--- SUPPLIED ENTRIES ---
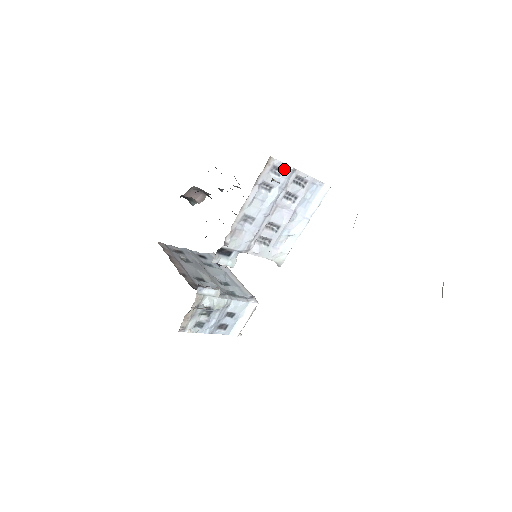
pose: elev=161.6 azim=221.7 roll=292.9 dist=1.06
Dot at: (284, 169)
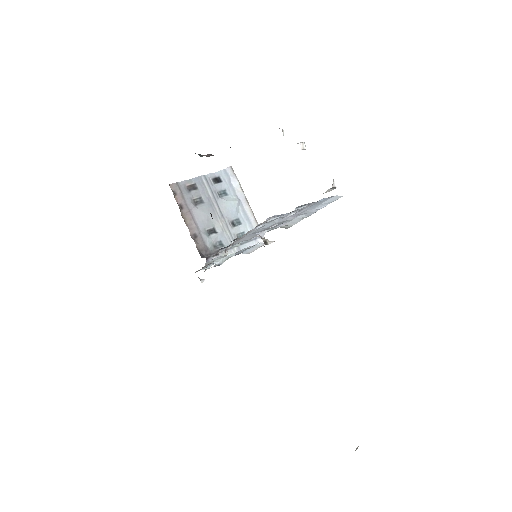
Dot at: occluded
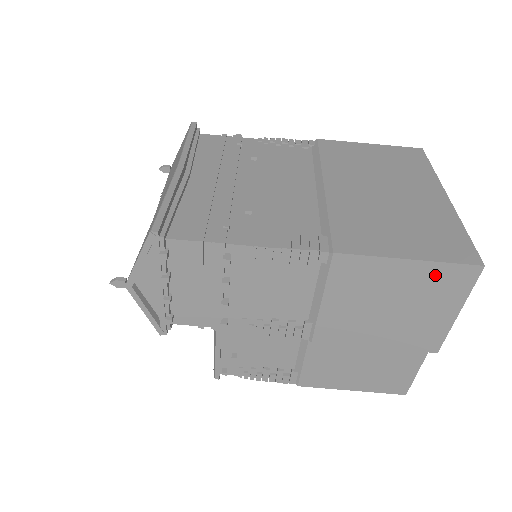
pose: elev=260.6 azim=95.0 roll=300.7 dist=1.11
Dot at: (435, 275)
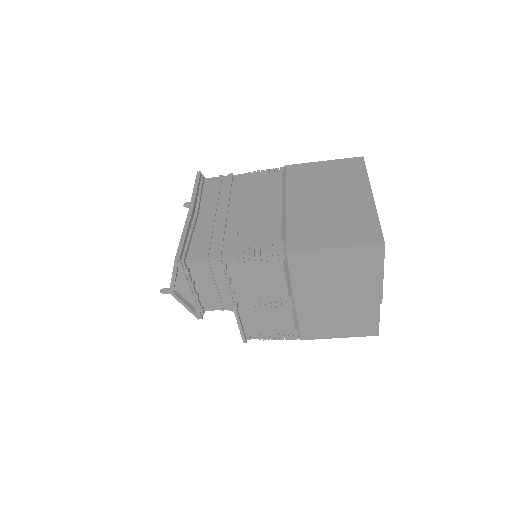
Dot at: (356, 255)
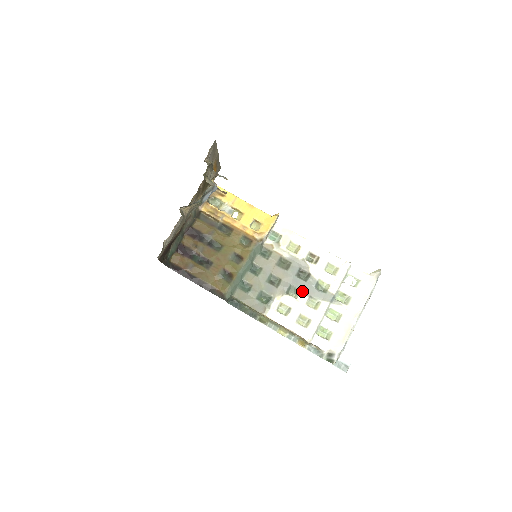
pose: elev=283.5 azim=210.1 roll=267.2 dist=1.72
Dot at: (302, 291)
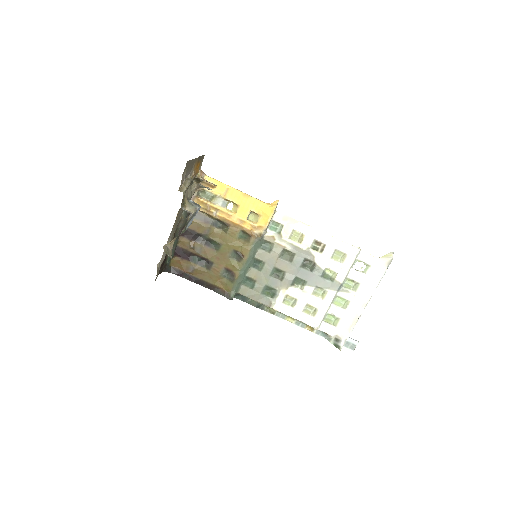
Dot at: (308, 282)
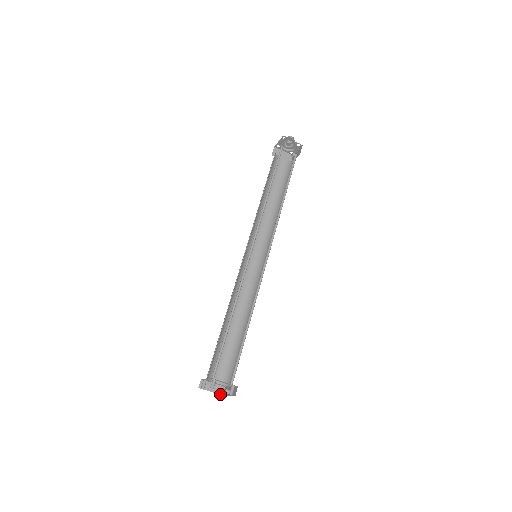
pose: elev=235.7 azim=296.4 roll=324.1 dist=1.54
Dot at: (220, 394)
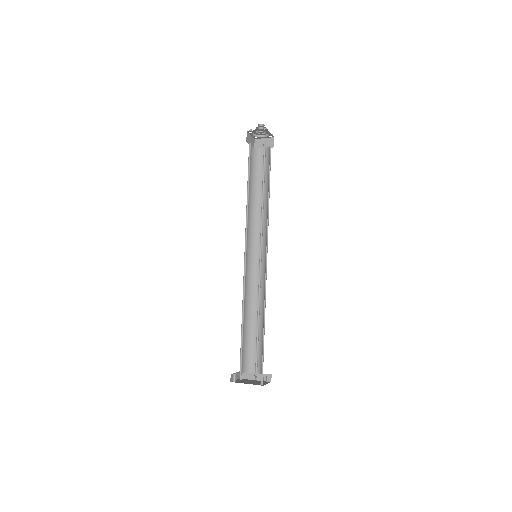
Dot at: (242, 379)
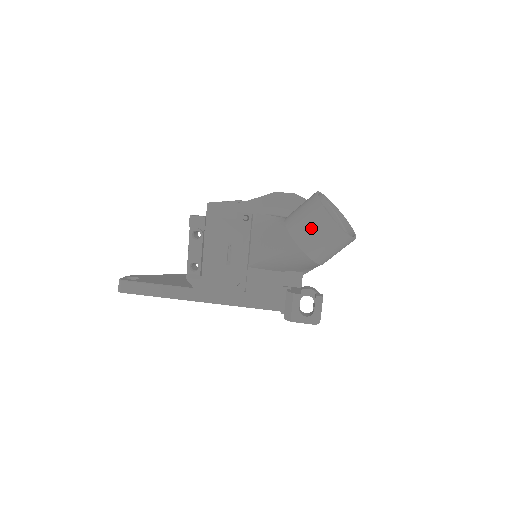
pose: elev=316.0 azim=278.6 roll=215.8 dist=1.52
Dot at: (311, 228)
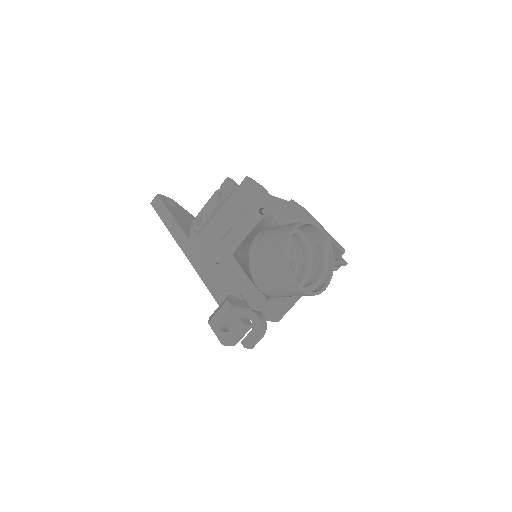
---
--- SUPPLIED ENTRIES ---
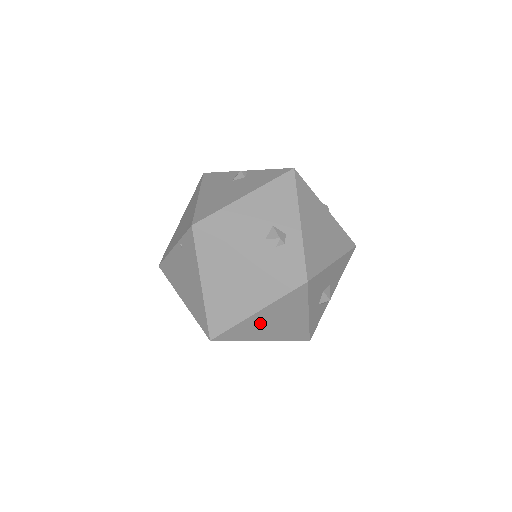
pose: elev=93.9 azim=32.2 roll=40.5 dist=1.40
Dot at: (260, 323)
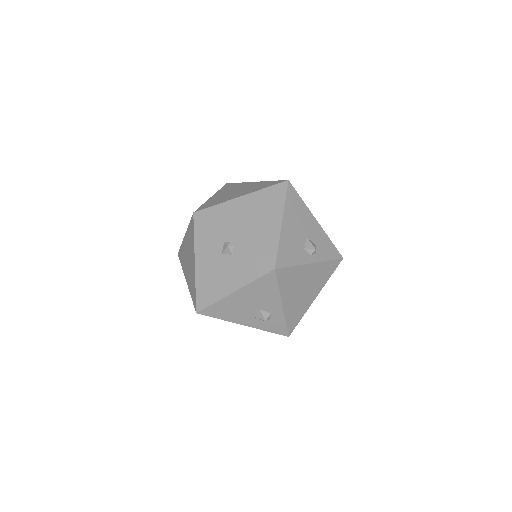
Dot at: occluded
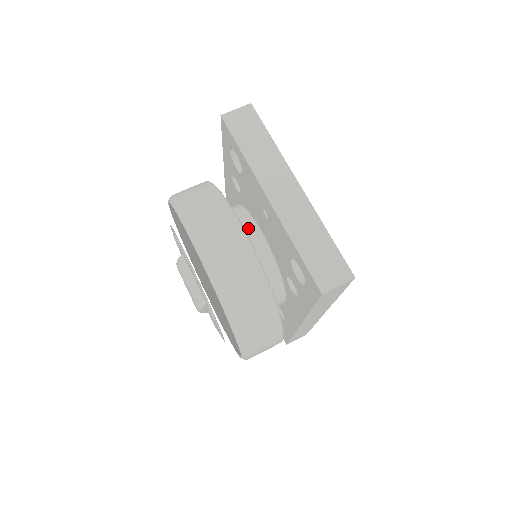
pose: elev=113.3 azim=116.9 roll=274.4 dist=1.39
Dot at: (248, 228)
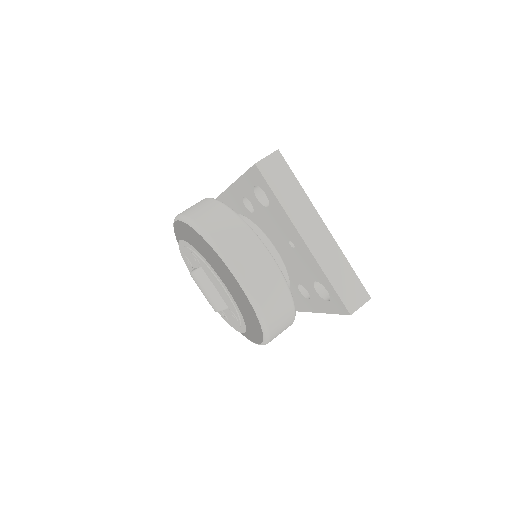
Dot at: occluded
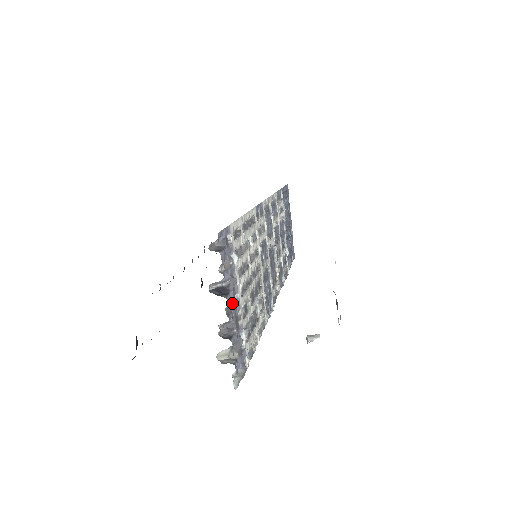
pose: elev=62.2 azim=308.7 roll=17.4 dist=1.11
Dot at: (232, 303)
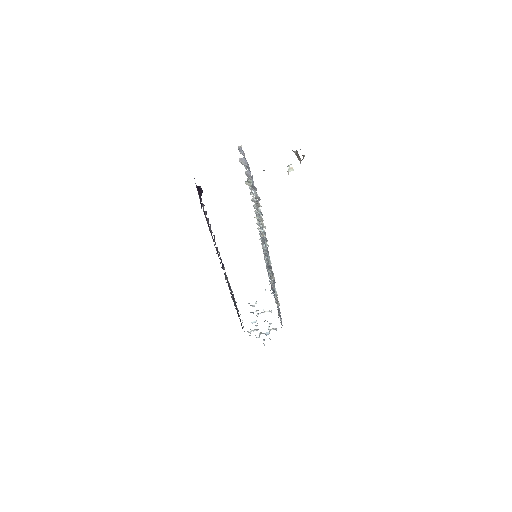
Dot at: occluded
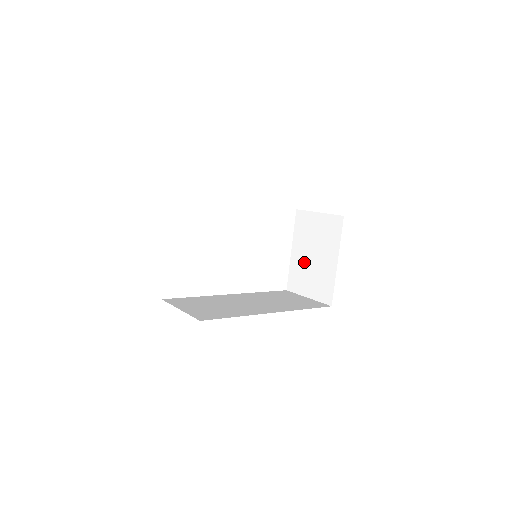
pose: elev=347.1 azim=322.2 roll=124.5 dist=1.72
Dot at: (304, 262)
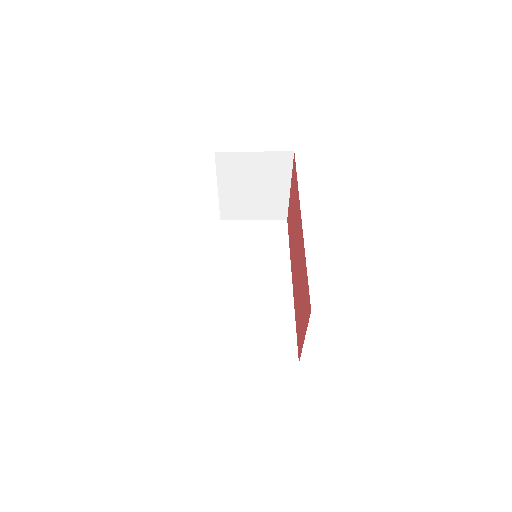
---
## EXERCISE INSTRUCTIONS
Starting at the line containing "pose: elev=161.6 azim=221.7" and ending at the line containing "Dot at: (242, 379)", arrange those lines of the records above as a JSON list of strings, one string per line. Leave out blank lines and the pictures.

## CORRECT ANSWER
[
  "pose: elev=161.6 azim=221.7 roll=292.9 dist=1.06",
  "Dot at: (284, 169)",
  "Dot at: occluded",
  "pose: elev=260.6 azim=95.0 roll=300.7 dist=1.11",
  "Dot at: (435, 275)",
  "Dot at: (356, 255)",
  "pose: elev=283.5 azim=210.1 roll=267.2 dist=1.72",
  "Dot at: (302, 291)",
  "Dot at: (308, 282)",
  "pose: elev=235.7 azim=296.4 roll=324.1 dist=1.54",
  "Dot at: (220, 394)",
  "Dot at: (242, 379)"
]